Limerence generally lasts about four months, but further studies on unrequited limerence have suggested longer durations.
Once the limerent reaction has initiated, one of three varieties of bonds may form, defined over a set duration of time, in relation to the experience or non-experience of limerence. The constitution of these bonds may vary over the course of the relationship, in ways that may either increase or decrease the intensity of the limerence.
The basis and interesting characteristic of this delineation made by Tennov, is that based on her research and interviews with people, all human bonded relationships can be divided into three varieties being defined by the amount of limerence or non-limerence each partner contributes to the relationship.
With an affectional bond, neither partner is limerent. With a Limerent-Nonlimerent bond, one partner is limerent. In a Limerent-Limerent bond, both partners are limerent.
Affectional bonding characterize those affectionate sexual relationships where neither partner is limerent; couples tend to be in love, but do not report continuous and unwanted intrusive thinking, feeling intense need for exclusivity, or define their goals in terms of reciprocity. These types of bonded couples tend to emphasize compatibility of interests, mutual preferences in leisure activities, ability to work together, and in some cases a degree of relative contentment.

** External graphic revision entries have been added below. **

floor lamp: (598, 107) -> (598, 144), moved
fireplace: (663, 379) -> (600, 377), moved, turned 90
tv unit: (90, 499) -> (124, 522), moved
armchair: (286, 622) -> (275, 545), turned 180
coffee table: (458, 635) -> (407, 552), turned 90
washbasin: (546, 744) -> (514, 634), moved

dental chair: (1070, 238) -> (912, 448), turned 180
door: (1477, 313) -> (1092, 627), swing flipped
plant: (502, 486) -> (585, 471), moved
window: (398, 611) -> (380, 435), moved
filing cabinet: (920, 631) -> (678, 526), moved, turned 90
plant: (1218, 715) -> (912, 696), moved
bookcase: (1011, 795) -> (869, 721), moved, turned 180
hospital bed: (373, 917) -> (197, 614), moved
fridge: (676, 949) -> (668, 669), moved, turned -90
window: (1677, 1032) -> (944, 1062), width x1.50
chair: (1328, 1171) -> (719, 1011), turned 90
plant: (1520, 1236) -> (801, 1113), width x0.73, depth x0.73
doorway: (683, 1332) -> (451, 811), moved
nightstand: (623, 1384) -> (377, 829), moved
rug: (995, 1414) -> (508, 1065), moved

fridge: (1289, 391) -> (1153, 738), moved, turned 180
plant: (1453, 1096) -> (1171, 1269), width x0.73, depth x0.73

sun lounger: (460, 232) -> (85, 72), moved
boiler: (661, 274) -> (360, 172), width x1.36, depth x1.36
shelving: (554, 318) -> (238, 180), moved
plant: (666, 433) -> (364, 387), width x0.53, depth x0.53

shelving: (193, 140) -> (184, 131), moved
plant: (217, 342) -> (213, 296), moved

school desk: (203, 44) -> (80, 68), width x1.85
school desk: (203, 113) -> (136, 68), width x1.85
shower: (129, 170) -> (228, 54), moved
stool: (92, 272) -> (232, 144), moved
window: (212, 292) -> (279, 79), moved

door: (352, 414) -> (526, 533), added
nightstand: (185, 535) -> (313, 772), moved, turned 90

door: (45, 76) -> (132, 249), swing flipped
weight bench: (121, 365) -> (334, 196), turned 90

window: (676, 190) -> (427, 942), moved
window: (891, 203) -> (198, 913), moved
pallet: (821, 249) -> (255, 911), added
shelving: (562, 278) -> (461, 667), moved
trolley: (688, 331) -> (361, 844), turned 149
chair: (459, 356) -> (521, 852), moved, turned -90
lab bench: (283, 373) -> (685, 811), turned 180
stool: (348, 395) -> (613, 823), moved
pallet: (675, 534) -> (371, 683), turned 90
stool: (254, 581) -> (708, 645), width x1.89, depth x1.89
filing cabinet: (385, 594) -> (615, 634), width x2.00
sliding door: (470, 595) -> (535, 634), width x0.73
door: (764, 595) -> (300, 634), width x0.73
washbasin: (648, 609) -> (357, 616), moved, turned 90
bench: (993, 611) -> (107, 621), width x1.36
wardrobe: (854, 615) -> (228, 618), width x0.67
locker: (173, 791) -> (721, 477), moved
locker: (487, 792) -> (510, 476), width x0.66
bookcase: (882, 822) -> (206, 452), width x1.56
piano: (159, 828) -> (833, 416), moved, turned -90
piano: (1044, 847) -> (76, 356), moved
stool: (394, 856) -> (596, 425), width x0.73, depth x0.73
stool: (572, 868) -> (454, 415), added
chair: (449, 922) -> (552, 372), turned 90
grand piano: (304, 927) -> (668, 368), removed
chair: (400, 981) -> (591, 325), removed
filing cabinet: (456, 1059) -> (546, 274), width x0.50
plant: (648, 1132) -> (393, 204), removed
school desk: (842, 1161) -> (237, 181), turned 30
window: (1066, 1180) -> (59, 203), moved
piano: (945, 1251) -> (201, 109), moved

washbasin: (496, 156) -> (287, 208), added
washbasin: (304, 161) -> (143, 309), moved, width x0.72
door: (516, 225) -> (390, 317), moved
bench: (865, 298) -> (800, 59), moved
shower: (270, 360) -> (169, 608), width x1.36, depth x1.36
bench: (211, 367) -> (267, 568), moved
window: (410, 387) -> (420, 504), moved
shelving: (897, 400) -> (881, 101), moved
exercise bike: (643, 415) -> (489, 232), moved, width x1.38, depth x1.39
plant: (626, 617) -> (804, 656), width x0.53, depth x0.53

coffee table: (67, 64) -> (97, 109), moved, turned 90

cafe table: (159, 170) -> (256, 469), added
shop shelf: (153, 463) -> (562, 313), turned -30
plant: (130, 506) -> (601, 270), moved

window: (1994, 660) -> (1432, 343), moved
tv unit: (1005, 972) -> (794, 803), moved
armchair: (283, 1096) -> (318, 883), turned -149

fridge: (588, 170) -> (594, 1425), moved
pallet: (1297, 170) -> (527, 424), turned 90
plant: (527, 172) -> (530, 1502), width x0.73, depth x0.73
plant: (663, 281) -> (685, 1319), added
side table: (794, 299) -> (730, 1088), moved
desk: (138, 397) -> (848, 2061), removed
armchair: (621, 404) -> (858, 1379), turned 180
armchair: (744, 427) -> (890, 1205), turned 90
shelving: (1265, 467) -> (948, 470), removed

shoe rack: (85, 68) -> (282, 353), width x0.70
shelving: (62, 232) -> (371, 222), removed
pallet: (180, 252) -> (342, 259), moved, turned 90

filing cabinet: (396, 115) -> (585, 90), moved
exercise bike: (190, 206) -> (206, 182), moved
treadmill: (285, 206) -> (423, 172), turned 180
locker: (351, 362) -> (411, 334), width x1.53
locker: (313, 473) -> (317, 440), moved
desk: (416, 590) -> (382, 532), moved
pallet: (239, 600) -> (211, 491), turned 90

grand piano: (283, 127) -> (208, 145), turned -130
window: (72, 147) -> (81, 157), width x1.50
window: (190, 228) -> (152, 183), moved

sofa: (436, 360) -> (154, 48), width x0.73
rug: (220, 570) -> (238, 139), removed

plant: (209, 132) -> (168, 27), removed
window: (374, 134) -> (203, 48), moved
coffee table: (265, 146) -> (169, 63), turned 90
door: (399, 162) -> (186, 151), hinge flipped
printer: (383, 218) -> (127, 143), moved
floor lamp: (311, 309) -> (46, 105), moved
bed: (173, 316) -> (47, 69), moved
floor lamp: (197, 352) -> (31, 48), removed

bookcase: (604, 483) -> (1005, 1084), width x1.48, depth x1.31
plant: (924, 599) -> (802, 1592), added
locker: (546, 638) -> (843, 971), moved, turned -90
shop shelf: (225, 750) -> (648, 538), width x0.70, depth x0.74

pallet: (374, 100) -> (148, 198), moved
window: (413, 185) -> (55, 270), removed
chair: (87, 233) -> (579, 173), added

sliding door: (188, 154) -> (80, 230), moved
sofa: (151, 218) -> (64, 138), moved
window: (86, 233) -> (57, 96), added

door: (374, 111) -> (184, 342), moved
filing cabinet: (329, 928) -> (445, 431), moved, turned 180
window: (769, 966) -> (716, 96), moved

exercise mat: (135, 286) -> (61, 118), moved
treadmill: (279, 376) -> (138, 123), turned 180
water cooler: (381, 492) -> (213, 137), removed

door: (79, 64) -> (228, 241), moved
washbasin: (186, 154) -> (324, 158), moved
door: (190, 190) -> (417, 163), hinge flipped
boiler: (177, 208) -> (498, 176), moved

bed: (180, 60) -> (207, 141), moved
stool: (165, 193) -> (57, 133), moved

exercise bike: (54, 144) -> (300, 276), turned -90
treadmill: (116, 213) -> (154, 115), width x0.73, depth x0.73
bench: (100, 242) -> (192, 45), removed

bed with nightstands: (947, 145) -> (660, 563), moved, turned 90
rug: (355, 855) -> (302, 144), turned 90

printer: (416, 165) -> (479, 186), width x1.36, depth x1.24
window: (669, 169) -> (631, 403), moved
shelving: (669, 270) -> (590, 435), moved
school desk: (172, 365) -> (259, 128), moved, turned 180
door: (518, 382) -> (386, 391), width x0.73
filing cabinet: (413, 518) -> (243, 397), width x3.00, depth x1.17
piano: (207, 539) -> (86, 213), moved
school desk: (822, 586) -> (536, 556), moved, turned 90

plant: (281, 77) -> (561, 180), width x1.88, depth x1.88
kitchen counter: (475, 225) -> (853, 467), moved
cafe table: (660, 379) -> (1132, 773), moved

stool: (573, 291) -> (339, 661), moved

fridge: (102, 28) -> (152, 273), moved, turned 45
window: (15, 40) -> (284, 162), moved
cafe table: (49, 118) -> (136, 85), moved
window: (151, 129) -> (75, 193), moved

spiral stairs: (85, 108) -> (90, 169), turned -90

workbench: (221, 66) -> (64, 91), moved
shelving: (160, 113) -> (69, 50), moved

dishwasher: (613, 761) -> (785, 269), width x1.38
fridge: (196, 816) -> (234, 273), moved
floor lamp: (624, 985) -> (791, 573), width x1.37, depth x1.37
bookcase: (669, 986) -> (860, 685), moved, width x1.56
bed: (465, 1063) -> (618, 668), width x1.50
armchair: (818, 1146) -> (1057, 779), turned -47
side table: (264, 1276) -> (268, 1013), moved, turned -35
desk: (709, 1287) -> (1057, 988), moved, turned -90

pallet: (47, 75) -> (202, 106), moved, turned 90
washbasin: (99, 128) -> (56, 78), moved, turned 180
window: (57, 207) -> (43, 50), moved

The bulk of relationships, however, according to Tennov, are those between a limerent person and a nonlimerent other, i.e. limerent-nonlimerent bonding. These bonds are characterized by unequal reciprocation.
Lastly, those relationship bonds in which there exists mutual reciprocation are defined as limerent-limerent bondings. Tennov argues since limerence itself is an "unstable state" that mutually limerent bonds would be expected to be short-lived; mixed relationships probably last longer than limerent-limerent relationships; and affectional bondings tend to be characterized as "old marrieds" whose interactions are typically both stable and mutually gratifying.
Tennov's research has been continued by Albert Wakin, who knew Tennov at the University of Bridgeport but didn't assist in her research, and Duyen Vo, a graduate student of Southern Connecticut State University. They are refining the term to refer to the negative pathological aspects of Limerence. The term "Limerence" has been invoked in many popular media, including self-help books, popular magazines, and websites.
Still, according to a paper by Wakin and Vo, "In spite of the public’s exposure to limerence, the professional community, particularly clinical, is largely unaware of the concept."  In 2008, they presented their updated research to the American Association of Behavioral and Social Sciences. Wakin and Vo reported that more research must be gathered before the condition is suited for the Diagnostic and Statistical Manual of Mental Disorders (DSM).